*** Begin section ***

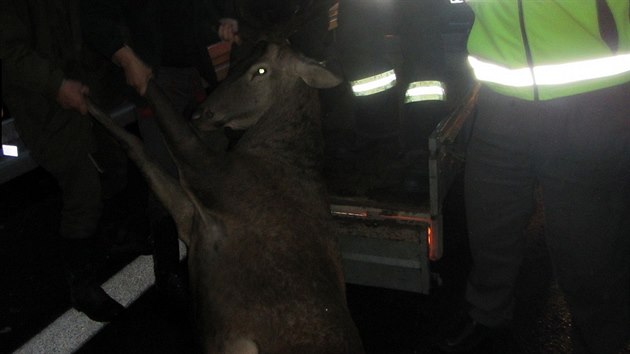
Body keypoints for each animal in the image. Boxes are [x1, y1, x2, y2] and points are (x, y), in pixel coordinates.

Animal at [87, 41, 368, 354]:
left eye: (260, 70)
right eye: (237, 60)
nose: (199, 114)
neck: (274, 147)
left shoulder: (207, 174)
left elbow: (153, 124)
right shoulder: (191, 220)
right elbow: (139, 149)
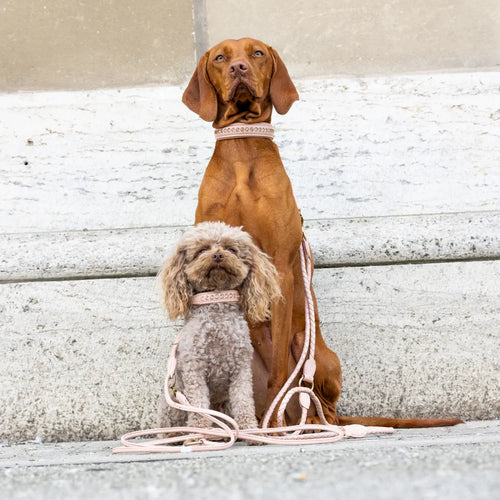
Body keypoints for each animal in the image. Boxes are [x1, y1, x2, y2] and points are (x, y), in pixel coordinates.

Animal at [158, 223, 282, 430]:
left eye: (231, 249)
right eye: (202, 250)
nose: (217, 255)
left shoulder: (240, 369)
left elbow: (244, 401)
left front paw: (250, 430)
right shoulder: (195, 369)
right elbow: (199, 407)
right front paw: (200, 432)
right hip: (173, 405)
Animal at [182, 38, 462, 430]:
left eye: (257, 53)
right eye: (221, 57)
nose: (239, 68)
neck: (242, 151)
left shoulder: (281, 271)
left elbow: (280, 375)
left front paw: (274, 430)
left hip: (316, 353)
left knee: (314, 401)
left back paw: (302, 425)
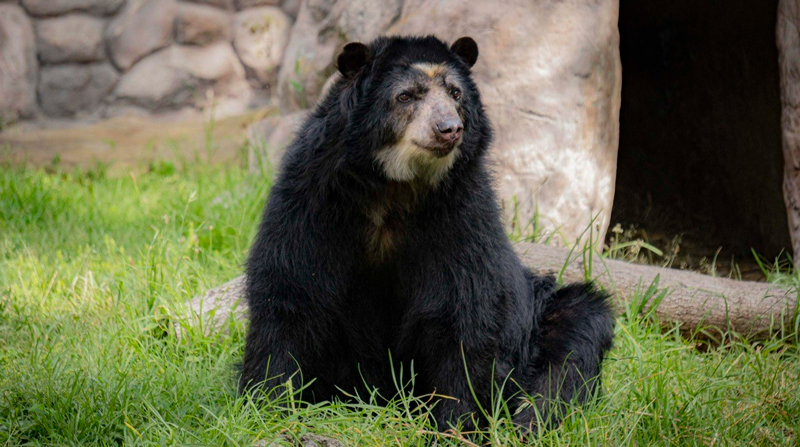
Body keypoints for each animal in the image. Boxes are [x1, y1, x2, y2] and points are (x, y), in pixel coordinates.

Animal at [240, 35, 615, 431]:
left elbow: (465, 308)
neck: (395, 185)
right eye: (406, 96)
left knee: (573, 341)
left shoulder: (463, 213)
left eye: (455, 94)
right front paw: (267, 405)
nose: (449, 128)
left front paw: (456, 423)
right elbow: (292, 289)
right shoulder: (313, 201)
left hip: (538, 321)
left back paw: (528, 420)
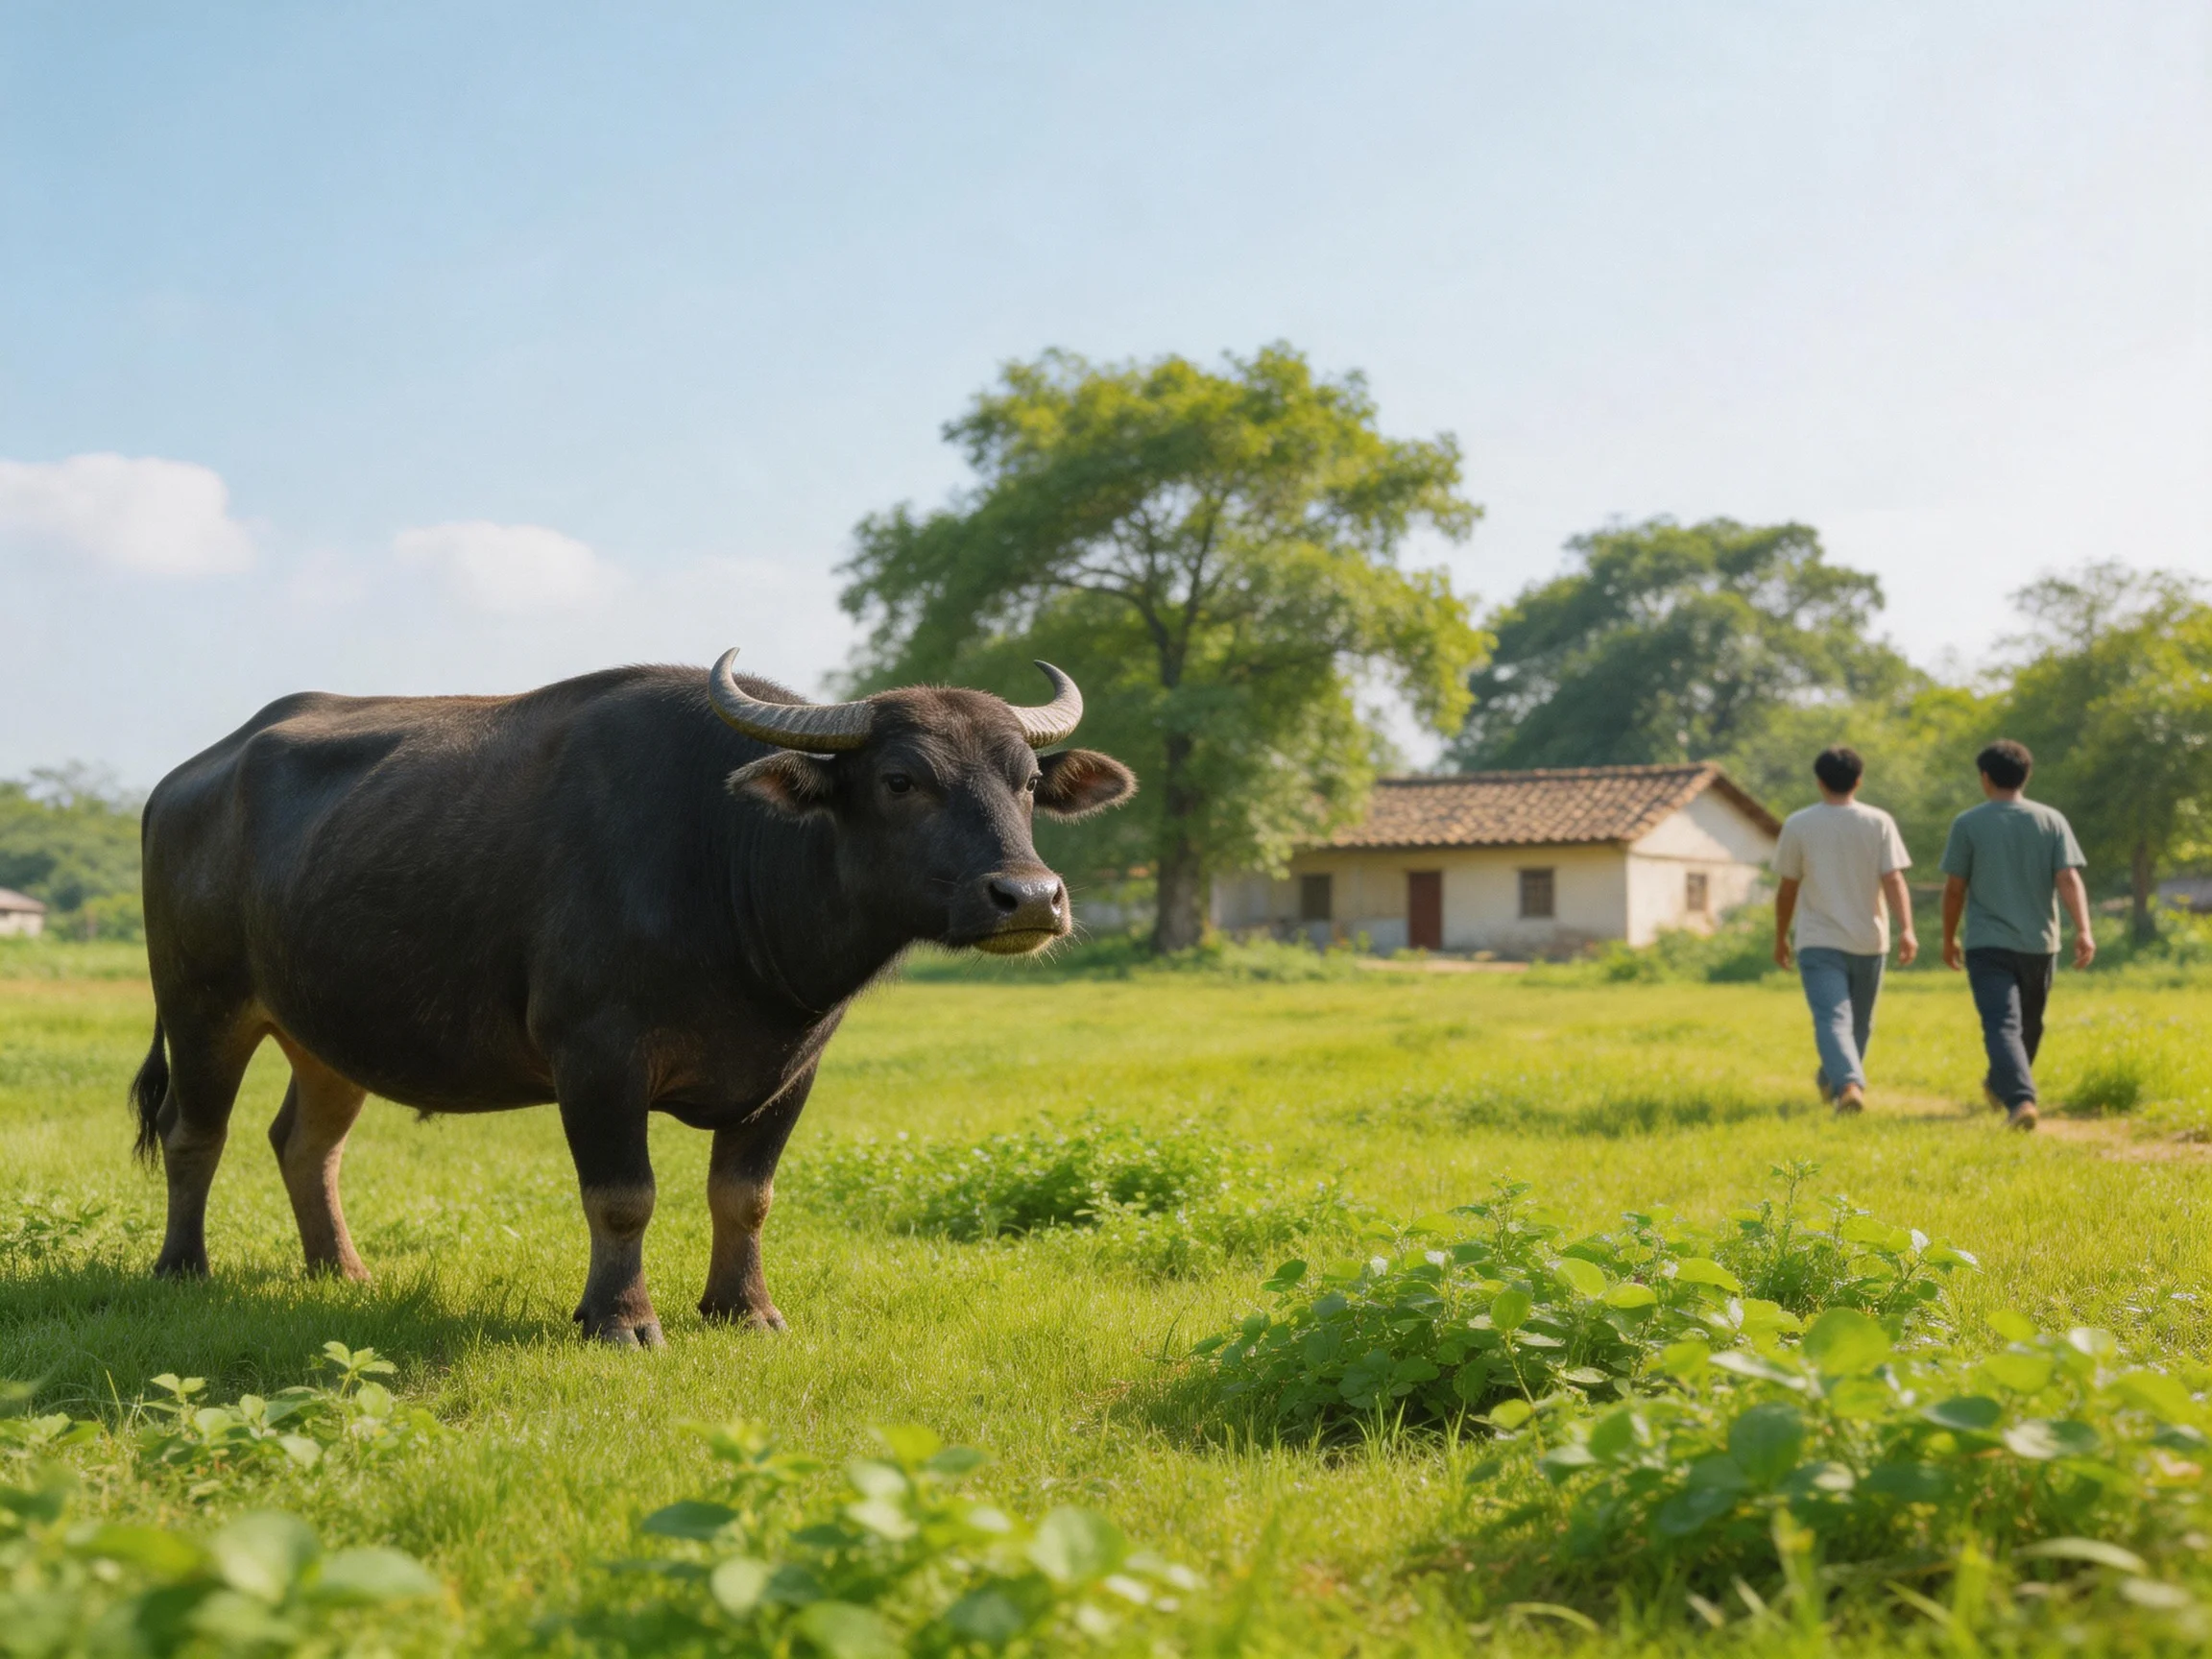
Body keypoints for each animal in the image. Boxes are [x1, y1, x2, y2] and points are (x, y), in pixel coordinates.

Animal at [130, 653, 1135, 1345]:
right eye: (901, 780)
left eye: (1028, 783)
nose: (1030, 898)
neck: (728, 864)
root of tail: (182, 781)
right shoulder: (596, 1056)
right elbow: (623, 1196)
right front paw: (619, 1319)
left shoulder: (794, 1070)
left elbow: (745, 1194)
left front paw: (744, 1309)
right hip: (203, 1003)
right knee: (194, 1133)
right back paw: (183, 1266)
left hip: (324, 1029)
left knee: (306, 1143)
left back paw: (340, 1271)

*** End section ***

■ About this task ■
Transcribe every line of the listing above exactly; skip the pictures.

■ Final answer ■
Body keypoints for each animal in the image. Boxes are [x1, y1, x2, y2] and points are (x, y), in pixel coordinates.

Animal at [87, 41, 368, 354]:
left eye: (260, 70)
right eye: (237, 60)
nose: (199, 114)
neck: (274, 147)
left shoulder: (207, 174)
left elbow: (153, 124)
right shoulder: (191, 220)
right elbow: (139, 149)
Body keypoints for each animal in the image. Boxes are [x1, y1, x2, y2] and points are (x, y), in pixel coordinates.

Animal at [158, 223, 282, 430]:
left eye: (231, 249)
right eye: (202, 250)
nose: (217, 255)
left shoulder: (240, 369)
left elbow: (244, 401)
left front paw: (250, 430)
right shoulder: (195, 369)
right elbow: (199, 407)
right front paw: (200, 432)
right hip: (173, 405)
Animal at [182, 38, 462, 430]:
left eye: (257, 53)
right eye: (221, 57)
nose: (239, 68)
neck: (242, 151)
left shoulder: (281, 271)
left elbow: (280, 375)
left front paw: (274, 430)
left hip: (316, 353)
left knee: (314, 401)
left back paw: (302, 425)
Body keypoints for each animal in the image. Boxes are [x1, y1, x2, y2] and points are (x, y), in pixel coordinates.

Animal at [240, 35, 615, 431]:
left elbow: (465, 308)
neck: (395, 185)
right eye: (406, 96)
left knee: (573, 341)
left shoulder: (463, 213)
left eye: (455, 94)
right front paw: (267, 405)
nose: (449, 128)
left front paw: (456, 423)
right elbow: (292, 289)
right shoulder: (313, 201)
left hip: (538, 321)
left back paw: (528, 420)
Body keypoints for each animal in the image. Boxes are [x1, y1, x2, y2] and points are (x, y), in pixel coordinates.

Animal at [130, 653, 1135, 1345]:
right eye: (901, 780)
left eye: (1028, 783)
nose: (1030, 898)
neck: (728, 864)
root of tail: (182, 781)
right shoulder: (596, 1056)
right elbow: (623, 1196)
right front paw: (619, 1319)
left shoulder: (794, 1070)
left elbow: (745, 1194)
left front paw: (744, 1309)
right hip: (203, 1003)
right knee: (194, 1133)
right back paw: (183, 1266)
left hip: (324, 1029)
left knee: (306, 1143)
left back paw: (340, 1271)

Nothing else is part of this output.